When the first series of Scéalta na gCorn aired in 2022, presenter Gráinne McElwain suggested that the stories of GAA trophies and their eponyms might not be finished, given the abundance of material in the balance of an estimated 2,000 trophies.
“Well, what we’re hoping is that it will be a recurring series – or at least have the makings of a couple more series,” she told The Irish Times.
That second series has duly arrived and reaches a halfway point on Wednesday evening with a programme based in Wexford.
In a week the county contests the All-Ireland hurling quarter-final there is an evocative reference to the legendary past, as the story begins with a shot of the statue of hurling star Nicky Rackard.
It is the work of Mark Richards, an English artist who has also sculpted Kildare’s last All-Ireland winning captain, Bill Gannon. Eleven years ago, he completed the Nicky Rackard statue, which is in the Selskar area of Wexford town.
It is a superb representation of the great Wexford hurler, the ball in his left hand with the stick held high in his right, as if readying himself to shoot a point over the mouth of the Slaney or detonate a shot at goal.
Liam Griffin, who managed the county to All-Ireland success in 1996, was on former GAA president – and recently re-elected MEP – Seán Kelly’s hurling development committee, which reorganised the championship into tiers, a successful innovation that has allowed many counties to celebrate All-Ireland hurling success in Croke Park.
One of the tiers is named after Rackard; the others after Ring, Mackey, Lory Meagher and Joe McDonagh, in itself a Hall of Fame.

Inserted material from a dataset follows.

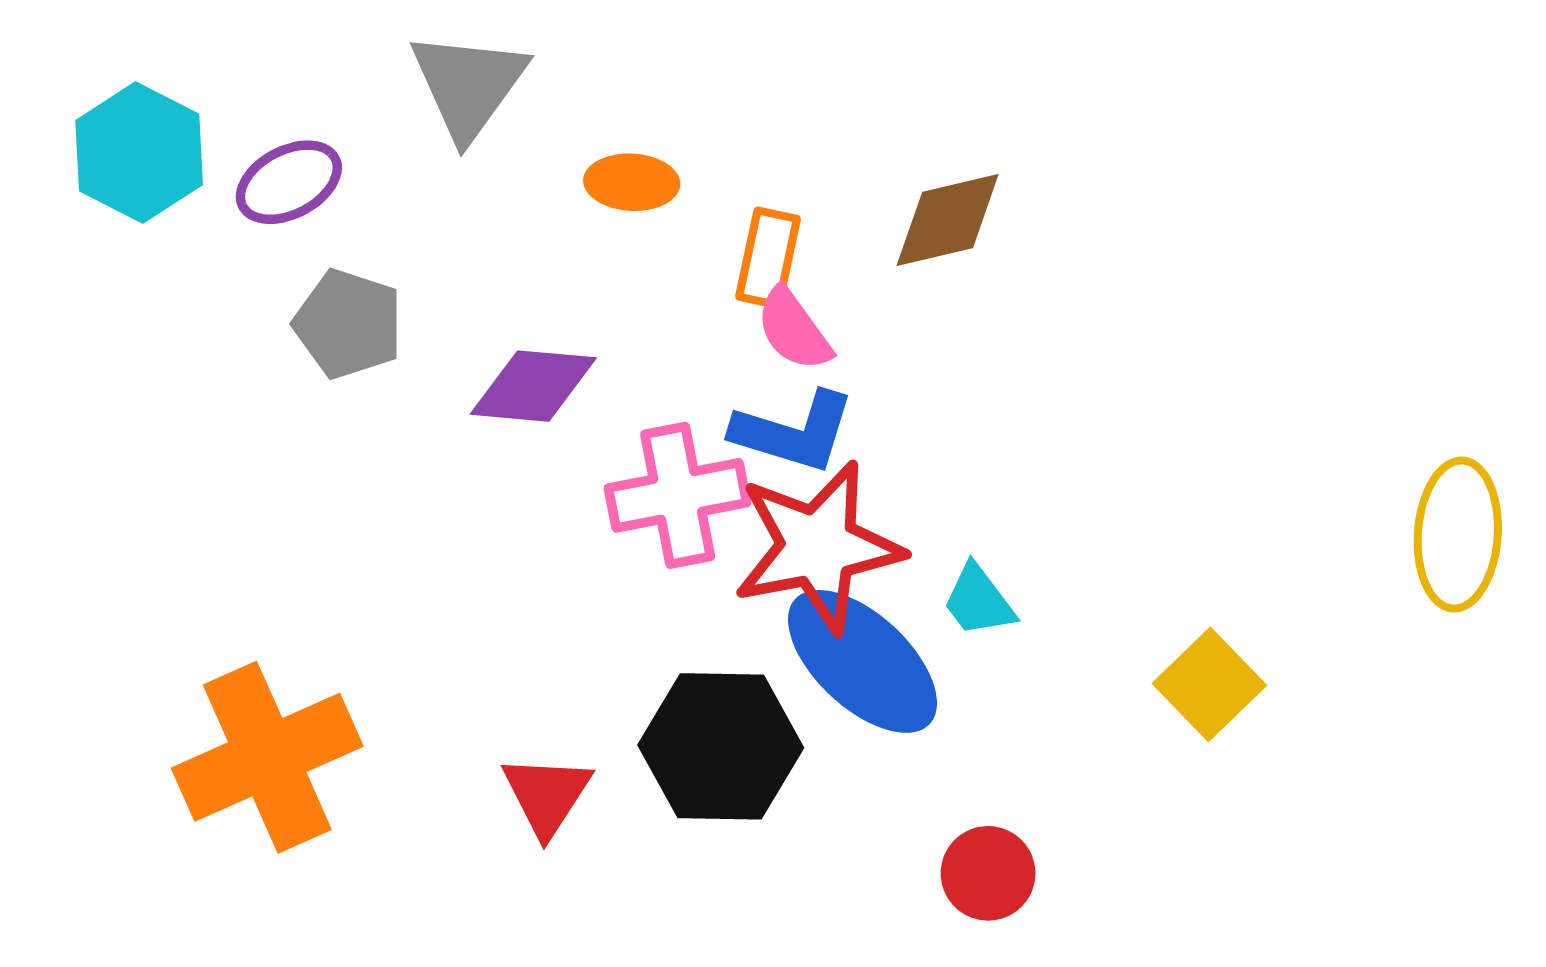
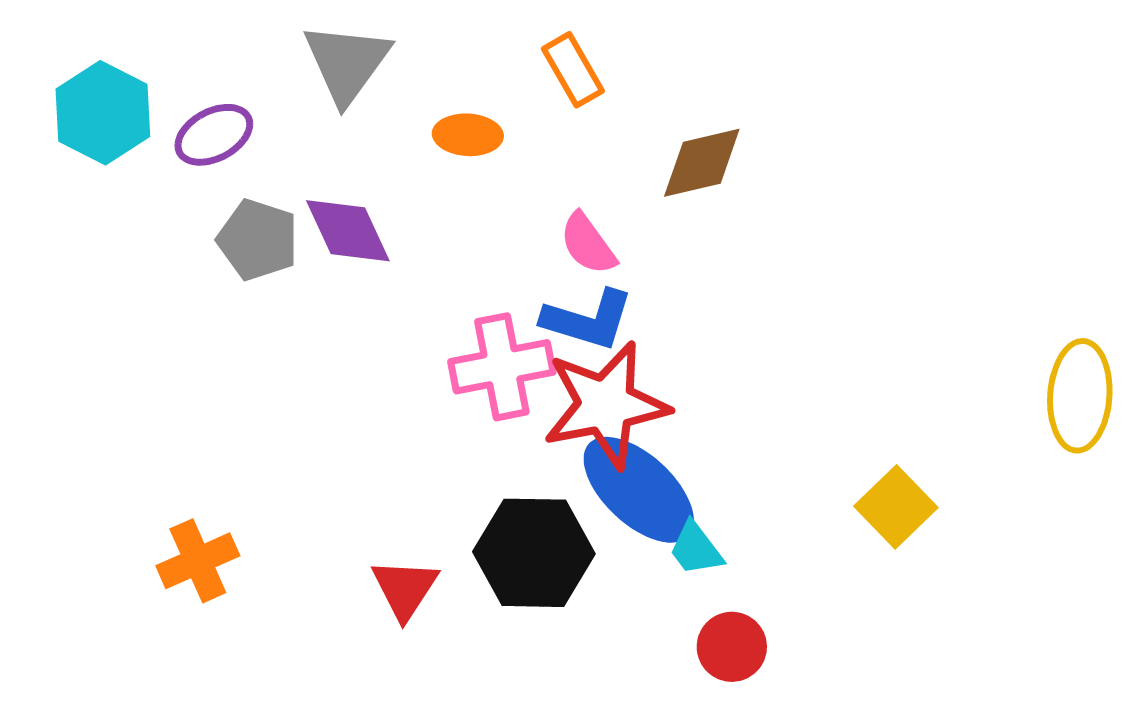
orange rectangle: (768, 258) -> (573, 70), moved, turned -42
purple diamond: (533, 386) -> (348, 231), moved, turned 60
cyan trapezoid: (979, 601) -> (696, 549), moved
orange cross: (267, 757) -> (198, 561), size x0.6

Griffin is proud to have played a role in further celebrating one of Wexford’s most famous sons and a key member of the teams that won All-Irelands in hurling’s Golden Age, the 1950s.

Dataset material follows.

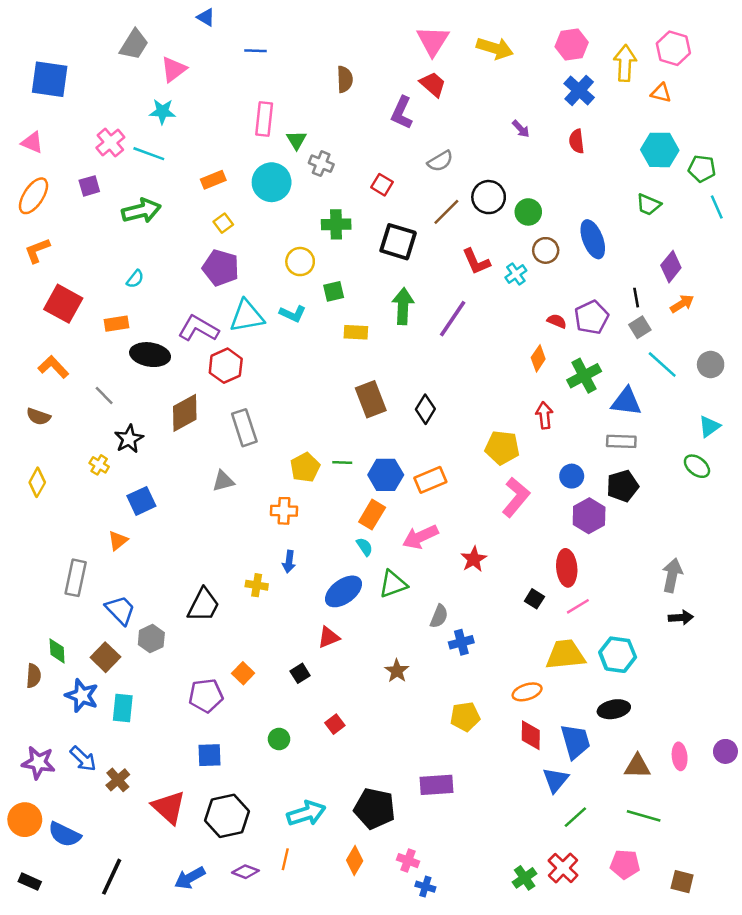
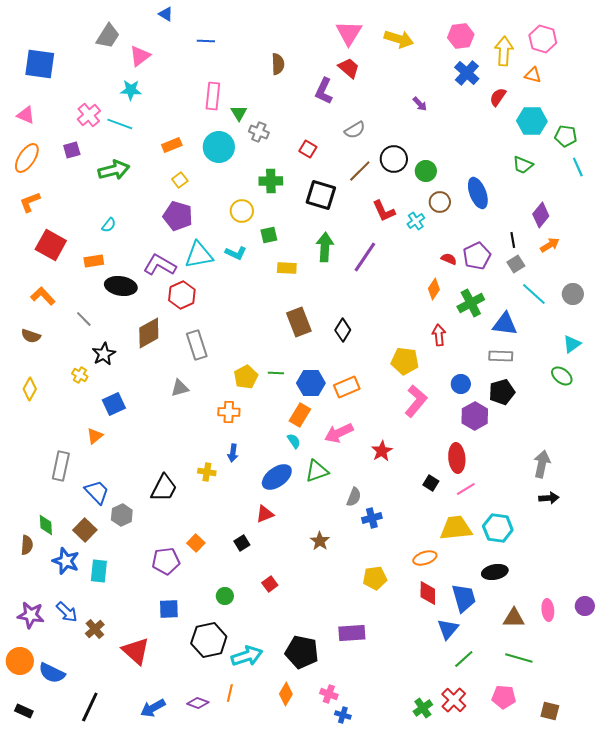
red semicircle: (577, 141) -> (498, 97), moved, turned 42
black hexagon: (227, 816) -> (209, 640), moved

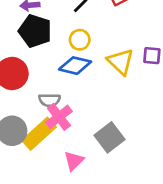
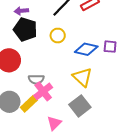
yellow triangle: (121, 62) -> (82, 77), moved
blue diamond: (75, 66) -> (86, 49), moved
yellow rectangle: (39, 134) -> (29, 104), size x0.7

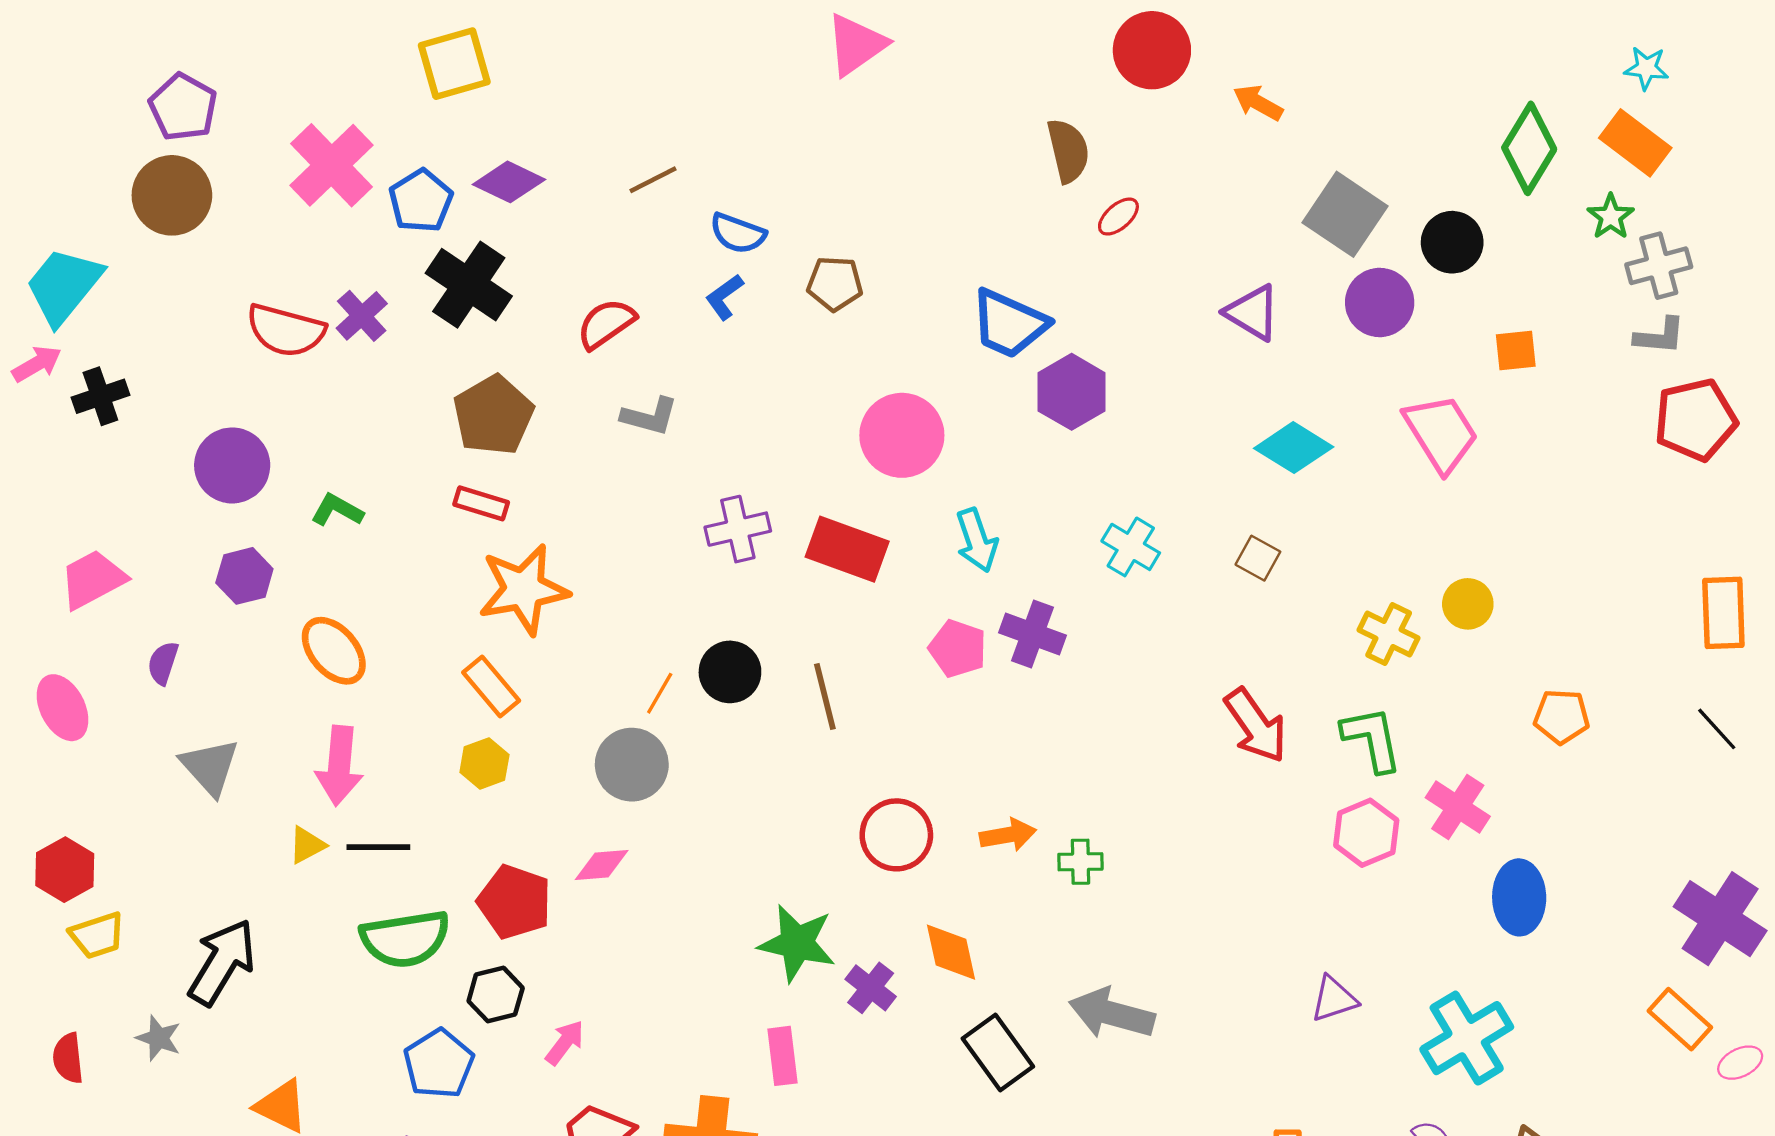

“If Nicky Rackard hadn’t been Nicky Rackard, I’m not sure if Wexford would have won an All-Ireland final at all,” he tells McElwain. They planted a flag on the mountain. Above all, he was a great sportsman – never had his name taken and never sent off.”
In the 1950s, Rackard helped to establish leagues for primary schools in the county and donated a trophy for the hurling competition.

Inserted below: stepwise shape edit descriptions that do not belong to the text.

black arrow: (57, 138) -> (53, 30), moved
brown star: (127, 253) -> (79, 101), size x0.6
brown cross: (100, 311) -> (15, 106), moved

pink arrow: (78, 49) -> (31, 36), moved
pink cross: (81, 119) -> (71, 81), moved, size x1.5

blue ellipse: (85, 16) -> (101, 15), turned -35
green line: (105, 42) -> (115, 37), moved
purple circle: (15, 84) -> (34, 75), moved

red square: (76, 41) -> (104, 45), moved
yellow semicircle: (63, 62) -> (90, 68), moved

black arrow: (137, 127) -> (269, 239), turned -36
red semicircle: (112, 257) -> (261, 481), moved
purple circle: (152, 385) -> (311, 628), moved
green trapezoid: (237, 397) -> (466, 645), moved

There are others commemorated from within the county: Breda Curran, described as “the mother” of women’s football in the county; Walter Hanrahan, an influential administrator in the early GAA after whom the Leinster minor hurling trophy is named; Rapparees-Starlights club activist Marie Lynch, and Séamus Keevans, who is remembered in the senior county football trophy.
It is a great concept, inspired by Humphrey Kelleher’s book Family Silver, and when applied on such a wide canvas, provides snapshots of lives lived within the GAA and gratefully memorialised into the association’s future.
– Scéalta na gCorn continues on Wednesday evenings at 8.30. Remaining episodes will feature Down, Tyrone and Cavan. The first three episodes of the series dealt with Tipperary, Kerry and Wexford and are available on the TG4 Player.